-- WHAT TO DO --
Although the data below contains pictures, output only the lines between those holding "2025年大阪万博とは？注目ポイントと基本情報を徹底解説 2025年に" and "2010 г. — УО", inclusive, exactly and without those pictures.

[Records from a dataset]
————

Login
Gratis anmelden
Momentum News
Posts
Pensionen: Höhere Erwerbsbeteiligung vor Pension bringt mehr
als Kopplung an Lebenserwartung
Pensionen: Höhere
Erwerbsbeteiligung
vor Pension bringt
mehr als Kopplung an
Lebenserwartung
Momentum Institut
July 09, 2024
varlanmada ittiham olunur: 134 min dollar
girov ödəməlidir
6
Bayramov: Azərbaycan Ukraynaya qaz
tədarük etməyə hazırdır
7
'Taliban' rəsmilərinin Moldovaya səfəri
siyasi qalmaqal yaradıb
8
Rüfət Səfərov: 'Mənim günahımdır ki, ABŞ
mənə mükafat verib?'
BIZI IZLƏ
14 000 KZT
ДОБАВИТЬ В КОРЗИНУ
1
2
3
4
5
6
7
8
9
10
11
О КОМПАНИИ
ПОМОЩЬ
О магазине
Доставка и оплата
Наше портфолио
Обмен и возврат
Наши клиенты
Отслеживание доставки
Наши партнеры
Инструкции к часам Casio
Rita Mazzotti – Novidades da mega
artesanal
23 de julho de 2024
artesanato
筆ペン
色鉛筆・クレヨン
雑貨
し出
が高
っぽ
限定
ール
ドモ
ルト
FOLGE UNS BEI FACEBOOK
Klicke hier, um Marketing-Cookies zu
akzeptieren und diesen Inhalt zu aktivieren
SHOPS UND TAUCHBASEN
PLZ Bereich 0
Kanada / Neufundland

————

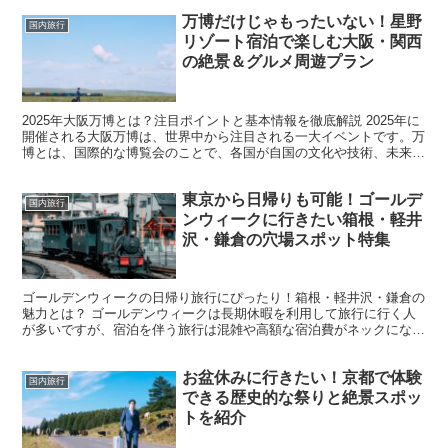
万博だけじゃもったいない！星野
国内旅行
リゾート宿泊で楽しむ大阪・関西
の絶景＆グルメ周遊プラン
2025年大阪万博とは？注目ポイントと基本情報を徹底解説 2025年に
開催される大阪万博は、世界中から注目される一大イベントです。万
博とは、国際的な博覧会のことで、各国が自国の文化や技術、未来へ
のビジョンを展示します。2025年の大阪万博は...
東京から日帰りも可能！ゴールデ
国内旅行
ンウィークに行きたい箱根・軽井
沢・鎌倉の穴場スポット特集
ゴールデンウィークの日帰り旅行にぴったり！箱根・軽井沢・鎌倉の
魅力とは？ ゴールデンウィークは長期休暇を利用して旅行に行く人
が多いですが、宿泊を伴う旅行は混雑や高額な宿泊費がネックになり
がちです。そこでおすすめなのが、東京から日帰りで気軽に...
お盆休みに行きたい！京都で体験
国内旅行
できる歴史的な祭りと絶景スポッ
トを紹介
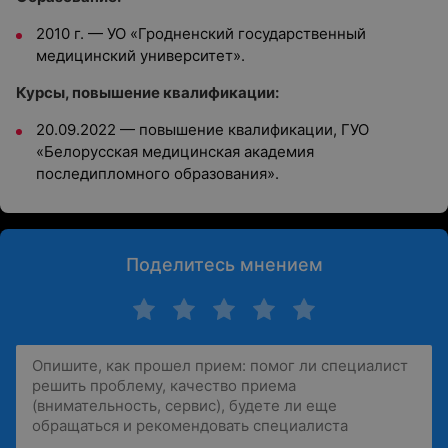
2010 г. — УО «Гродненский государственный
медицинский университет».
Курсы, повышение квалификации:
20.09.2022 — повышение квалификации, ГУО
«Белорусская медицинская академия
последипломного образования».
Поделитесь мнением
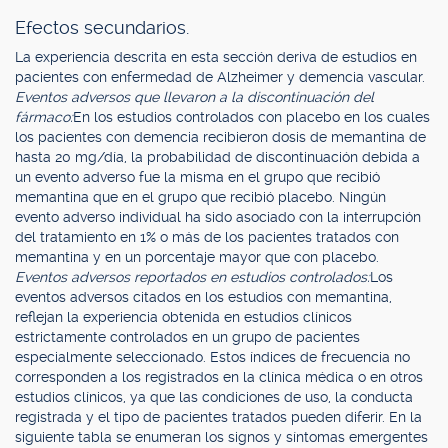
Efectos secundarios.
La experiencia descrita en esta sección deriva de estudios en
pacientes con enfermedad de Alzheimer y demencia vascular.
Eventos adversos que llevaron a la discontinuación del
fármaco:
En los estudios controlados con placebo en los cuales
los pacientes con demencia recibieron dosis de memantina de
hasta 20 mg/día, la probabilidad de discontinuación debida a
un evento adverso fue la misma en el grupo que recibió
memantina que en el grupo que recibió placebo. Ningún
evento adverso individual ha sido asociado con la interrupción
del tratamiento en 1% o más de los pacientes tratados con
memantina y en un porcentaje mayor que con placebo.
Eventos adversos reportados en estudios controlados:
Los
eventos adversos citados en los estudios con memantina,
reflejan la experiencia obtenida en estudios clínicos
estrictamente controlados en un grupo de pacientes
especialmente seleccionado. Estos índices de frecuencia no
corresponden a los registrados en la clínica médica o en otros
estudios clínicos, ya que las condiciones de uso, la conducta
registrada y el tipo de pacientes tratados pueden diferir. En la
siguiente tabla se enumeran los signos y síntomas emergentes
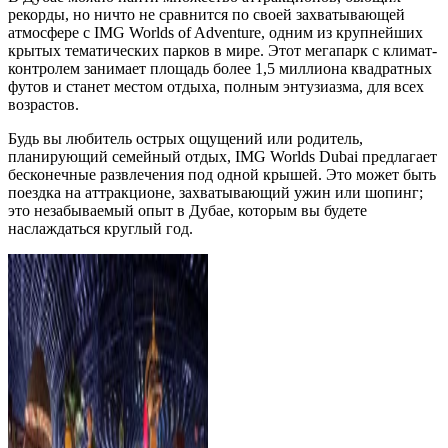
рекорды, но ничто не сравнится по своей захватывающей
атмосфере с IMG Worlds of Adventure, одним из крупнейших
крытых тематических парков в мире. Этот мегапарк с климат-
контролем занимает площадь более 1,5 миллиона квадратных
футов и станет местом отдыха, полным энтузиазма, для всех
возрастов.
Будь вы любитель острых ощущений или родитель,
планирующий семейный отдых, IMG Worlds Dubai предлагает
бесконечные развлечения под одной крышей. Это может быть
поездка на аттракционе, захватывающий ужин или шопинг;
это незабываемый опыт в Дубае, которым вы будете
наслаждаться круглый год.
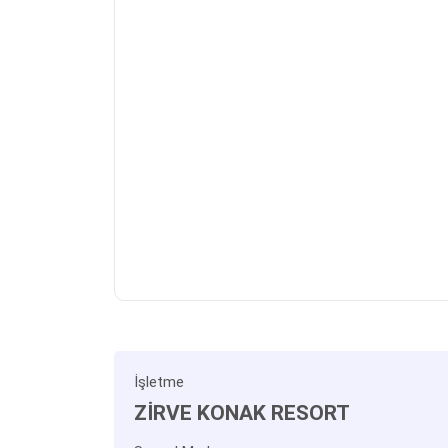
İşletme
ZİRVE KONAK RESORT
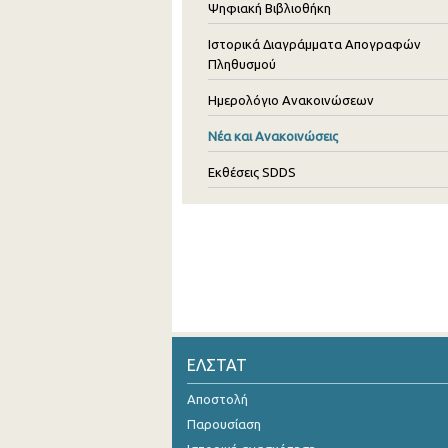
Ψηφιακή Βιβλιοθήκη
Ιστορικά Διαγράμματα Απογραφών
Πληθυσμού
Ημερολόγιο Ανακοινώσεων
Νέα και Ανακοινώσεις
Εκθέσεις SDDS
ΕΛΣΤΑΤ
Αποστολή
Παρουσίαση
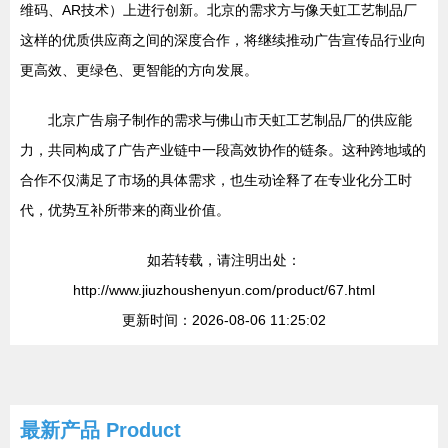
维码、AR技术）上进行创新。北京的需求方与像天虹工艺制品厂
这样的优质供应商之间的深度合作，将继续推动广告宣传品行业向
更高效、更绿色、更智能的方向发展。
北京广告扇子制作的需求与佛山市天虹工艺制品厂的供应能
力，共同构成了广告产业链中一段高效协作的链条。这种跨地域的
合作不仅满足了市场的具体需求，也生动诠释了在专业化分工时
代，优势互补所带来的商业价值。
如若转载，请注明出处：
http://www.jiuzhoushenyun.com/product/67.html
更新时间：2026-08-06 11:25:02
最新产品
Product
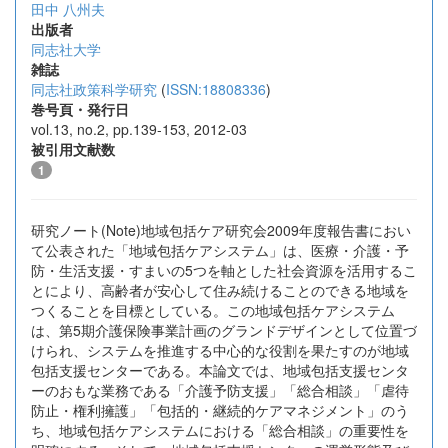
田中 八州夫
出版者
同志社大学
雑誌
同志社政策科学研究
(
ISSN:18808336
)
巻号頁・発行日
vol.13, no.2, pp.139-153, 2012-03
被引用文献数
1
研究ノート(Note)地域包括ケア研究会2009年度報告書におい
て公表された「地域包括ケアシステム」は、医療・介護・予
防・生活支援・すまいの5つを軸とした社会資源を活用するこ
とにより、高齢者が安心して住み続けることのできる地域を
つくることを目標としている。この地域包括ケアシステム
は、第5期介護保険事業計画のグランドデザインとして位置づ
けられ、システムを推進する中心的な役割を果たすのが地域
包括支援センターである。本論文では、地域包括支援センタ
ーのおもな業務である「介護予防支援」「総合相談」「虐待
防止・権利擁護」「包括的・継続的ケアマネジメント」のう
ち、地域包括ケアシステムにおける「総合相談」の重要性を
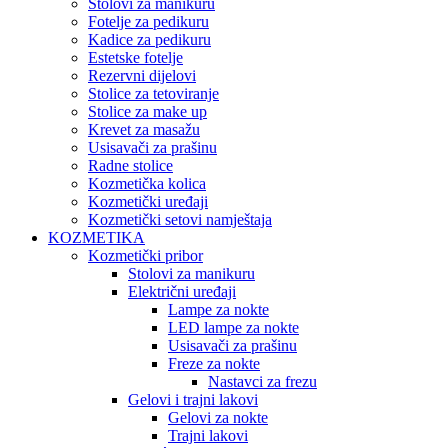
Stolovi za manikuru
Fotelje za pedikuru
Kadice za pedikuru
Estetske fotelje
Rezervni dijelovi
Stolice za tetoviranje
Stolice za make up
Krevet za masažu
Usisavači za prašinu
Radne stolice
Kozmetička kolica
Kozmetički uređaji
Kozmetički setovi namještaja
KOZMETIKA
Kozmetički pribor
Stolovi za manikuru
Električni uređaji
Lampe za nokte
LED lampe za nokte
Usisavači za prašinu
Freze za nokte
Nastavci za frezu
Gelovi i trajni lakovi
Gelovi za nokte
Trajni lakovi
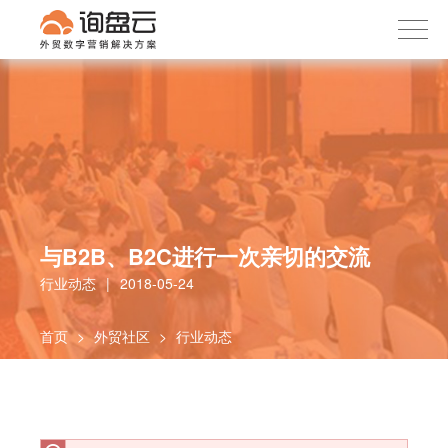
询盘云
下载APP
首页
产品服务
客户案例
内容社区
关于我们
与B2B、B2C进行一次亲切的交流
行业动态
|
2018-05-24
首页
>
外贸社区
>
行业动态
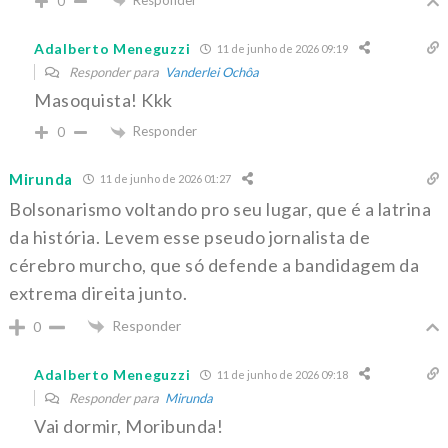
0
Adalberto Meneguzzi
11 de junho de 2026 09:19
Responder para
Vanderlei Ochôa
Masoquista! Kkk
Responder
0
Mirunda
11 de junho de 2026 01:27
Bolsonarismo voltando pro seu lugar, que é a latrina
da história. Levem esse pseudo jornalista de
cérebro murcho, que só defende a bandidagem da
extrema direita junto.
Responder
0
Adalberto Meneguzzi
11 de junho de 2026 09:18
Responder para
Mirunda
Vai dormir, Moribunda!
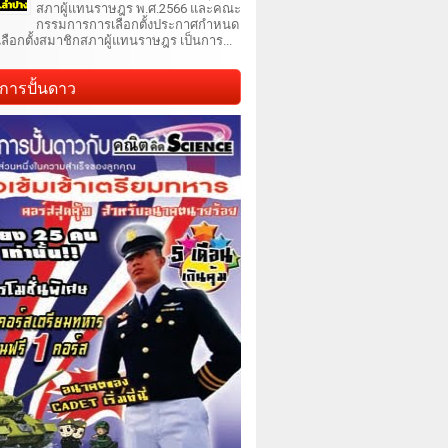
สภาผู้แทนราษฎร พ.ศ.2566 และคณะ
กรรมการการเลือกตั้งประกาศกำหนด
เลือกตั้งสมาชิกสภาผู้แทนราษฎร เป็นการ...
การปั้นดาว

————

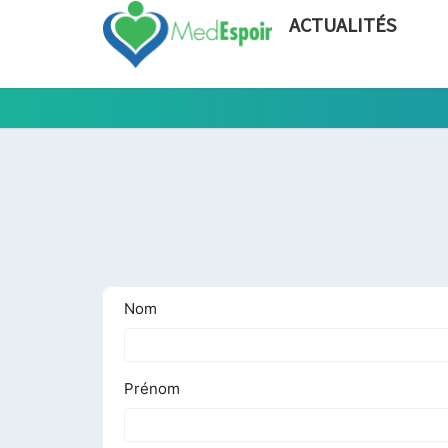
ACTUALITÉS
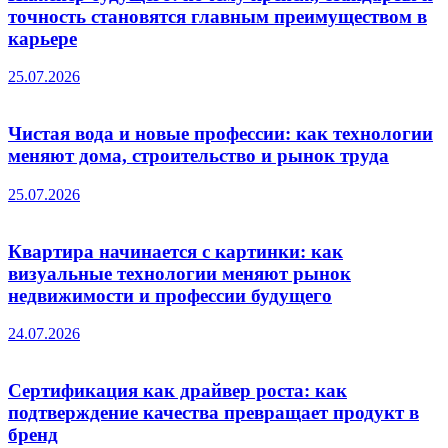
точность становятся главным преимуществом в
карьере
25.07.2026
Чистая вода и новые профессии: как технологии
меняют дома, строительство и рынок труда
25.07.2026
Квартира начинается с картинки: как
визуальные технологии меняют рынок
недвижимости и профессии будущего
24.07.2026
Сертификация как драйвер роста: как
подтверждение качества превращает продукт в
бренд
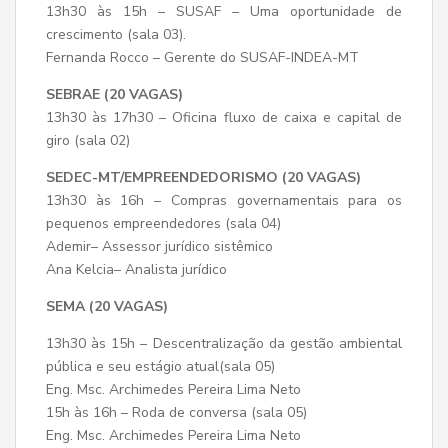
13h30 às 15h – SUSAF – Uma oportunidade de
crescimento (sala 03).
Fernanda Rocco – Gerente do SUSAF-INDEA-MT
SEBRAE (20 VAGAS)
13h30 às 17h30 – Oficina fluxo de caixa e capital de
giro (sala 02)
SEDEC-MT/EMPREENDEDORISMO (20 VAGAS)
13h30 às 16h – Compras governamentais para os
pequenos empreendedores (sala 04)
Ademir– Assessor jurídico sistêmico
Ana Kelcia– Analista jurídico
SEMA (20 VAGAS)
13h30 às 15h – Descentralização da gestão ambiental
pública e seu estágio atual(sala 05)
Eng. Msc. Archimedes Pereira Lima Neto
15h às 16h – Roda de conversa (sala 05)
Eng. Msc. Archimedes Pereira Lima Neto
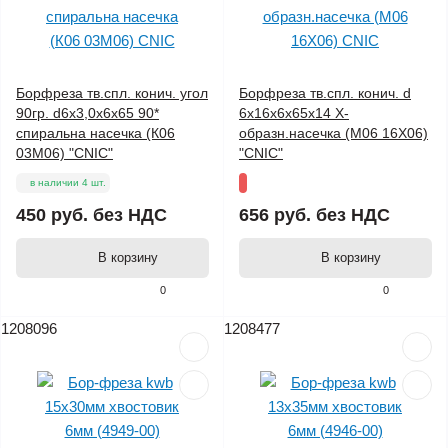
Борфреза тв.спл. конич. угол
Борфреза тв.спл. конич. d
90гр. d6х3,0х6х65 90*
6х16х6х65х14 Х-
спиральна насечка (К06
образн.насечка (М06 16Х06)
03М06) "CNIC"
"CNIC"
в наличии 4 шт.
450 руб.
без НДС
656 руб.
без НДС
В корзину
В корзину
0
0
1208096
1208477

————

-- WRITTEN RESPONSE --
2025年大阪万博とは？注目ポイントと基本情報を徹底解説 2025年に
開催される大阪万博は、世界中から注目される一大イベントです。万
博とは、国際的な博覧会のことで、各国が自国の文化や技術、未来へ
のビジョンを展示します。2025年の大阪万博は...
東京から日帰りも可能！ゴールデ
国内旅行
ンウィークに行きたい箱根・軽井
沢・鎌倉の穴場スポット特集
ゴールデンウィークの日帰り旅行にぴったり！箱根・軽井沢・鎌倉の
魅力とは？ ゴールデンウィークは長期休暇を利用して旅行に行く人
が多いですが、宿泊を伴う旅行は混雑や高額な宿泊費がネックになり
がちです。そこでおすすめなのが、東京から日帰りで気軽に...
お盆休みに行きたい！京都で体験
国内旅行
できる歴史的な祭りと絶景スポッ
トを紹介
2010 г. — УО «Гродненский государственный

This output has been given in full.